Avi Nesher’s ‘Taxman’ gets reissue

1999 digitally restored cult film to be screened at Haifa fest

JOE PANTOLIANO and Elizabeth Berkley in Avi Nesher’s ‘Taxman.’  (photo credit: IRIS NESHER)
JOE PANTOLIANO and Elizabeth Berkley in Avi Nesher’s ‘Taxman.’
(photo credit: IRIS NESHER)
‘It’s my most Israeli American movie,” said the quintessentially Israeli director Avi Nesher, about his 1999 American film, Taxman, a digitally restored version of which will premiere in the Masters section of the Haifa International Film Festival on October 15.
Known for such classics and hits as The Troupe, Turn Left at the End of the World, The Matchmaker and last year’s The Other Story, Nesher spent more than a decade making films in Hollywood, mostly genre films, but until now it was difficult to see any of the movies he made there.
Taxman was restored and remastered by the Israel Film Archive-Jerusalem Cinematheque’s Digitization Lab, as part of the Archive’s mission to preserve cinematic classics and make them accessible to future generations.
Sitting in his sun-drenched office overlooking the Mediterranean, Nesher beamed with affection for this film. He often says, “Films are like children, you send them out into the world and hope they’ll do well,” as he reminisced about how he made it.
Taxman stars Joe Pantoliano, best known for his performances in The Matrix and Memento, as well as for playing Ralph, the meanest SOB on The Sopranos, in a fact-based, suspenseful and often very funny story of a frustrated IRS agent who takes on the Russian Jewish mafia in Brighton Beach, Brooklyn. “Let’s face it – everybody hates the taxman. It’s biblical,” says Al Benjamin, Pantoliano’s character, as the film opens.

**Material**
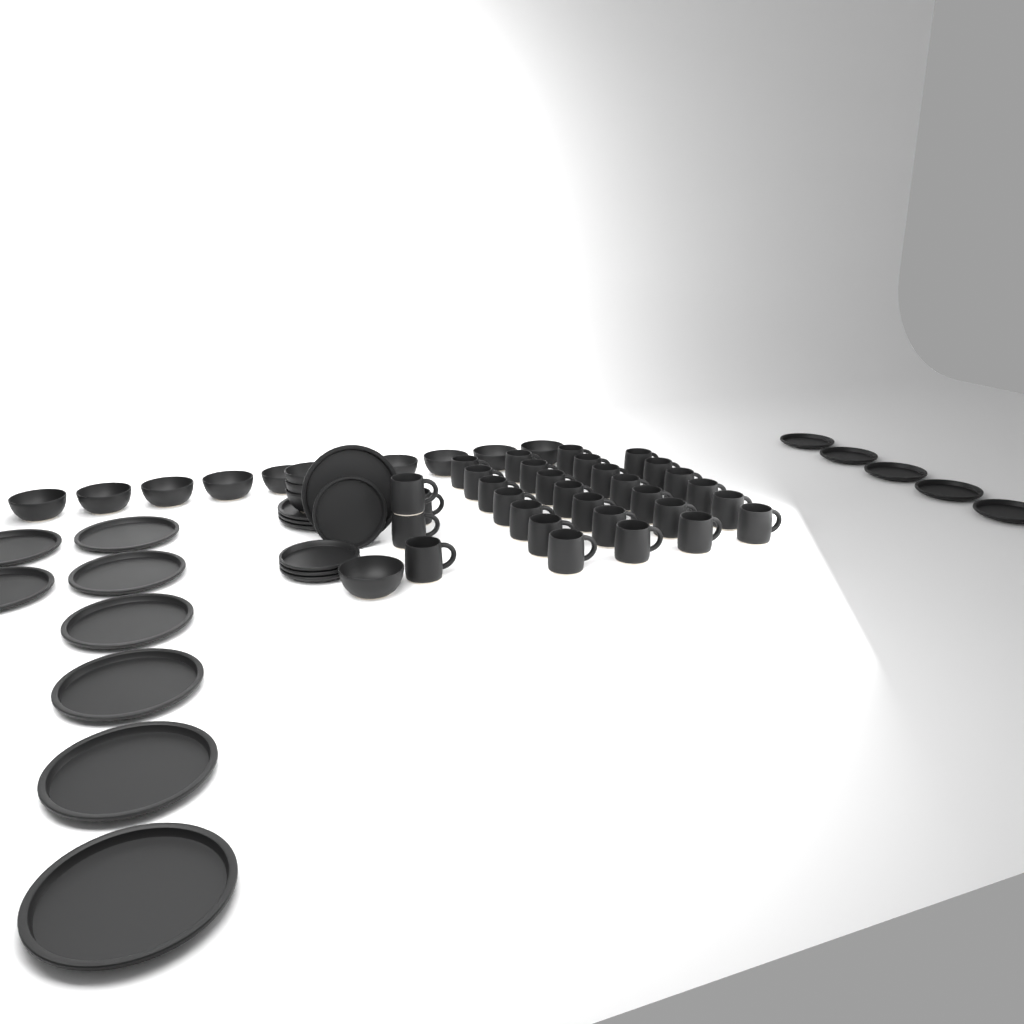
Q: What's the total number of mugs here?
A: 31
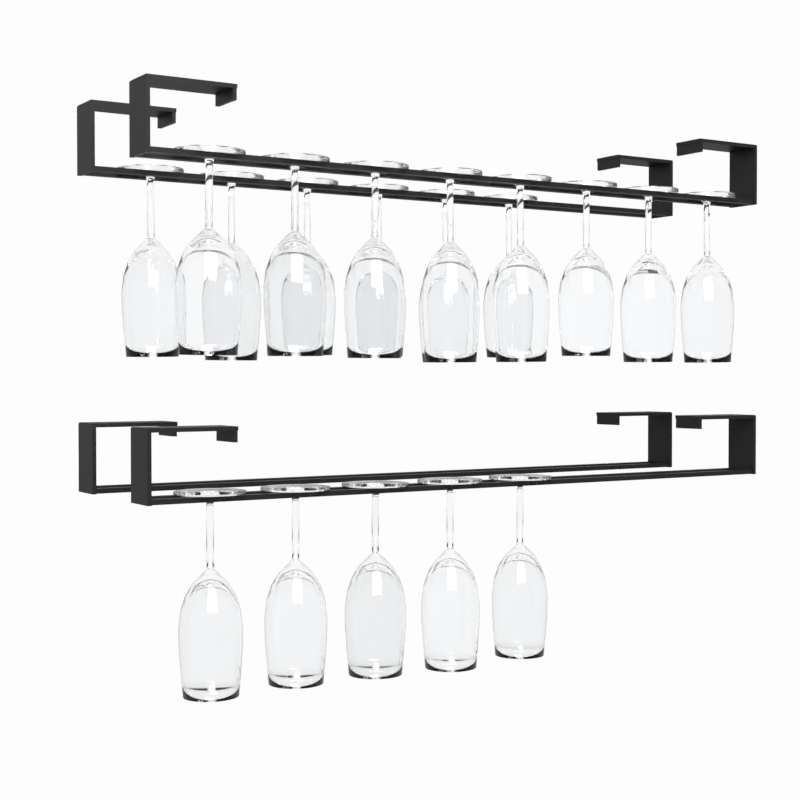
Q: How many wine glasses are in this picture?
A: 19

**Things to do**
**A)** In the article on the Taxman reissue, shorten the paragraph that begins "Known for such classics and hits" to one or two sentences, keeping its main facts.
**B)** Write the next paragraph of the article on the Taxman reissue, following on from its last sentence.

**Final answers**
**A)** Nesher, known for The Troupe, Turn Left at the End of the World, The Matchmaker and last year's The Other Story, spent over ten years in Hollywood making mostly genre films. Until now, those movies were hard to see.

**B)**
“It’s a noir version of Death of a Salesman,” Nesher explained.
It also stars Elizabeth Berkley, who was in Saved by the Bell and who had starred in another cult classic, Showgirls. She plays the daughter of a Russian mobster who falls for the taxman, sort of. Michael Chiklis, Robert Townsend, Casey Siemaszko and Fisher Stevens co-star in the film.
Taxman was the biggest critical success of Nesher’s American career. “A cinematic gem. Not to be missed,” raved the NBC Evening News, while The New York Times called it, “A charmer of a mystery.”
But the movie almost didn’t happen because Nesher had sworn off action movies. “As a Yom Kippur War veteran, I could not bring myself to stage ‘entertaining’ action sequences.” But once he met real-life, Jewish IRS agent and aspiring screenwriter Roger H. Berger, who co-wrote the film with him, he changed his tune.
Blockbuster producers Don Simpson and Jerry Bruckheimer (Top Gun) sent Berger his way when they realized Nesher wouldn’t direct the kind of action flick they wanted.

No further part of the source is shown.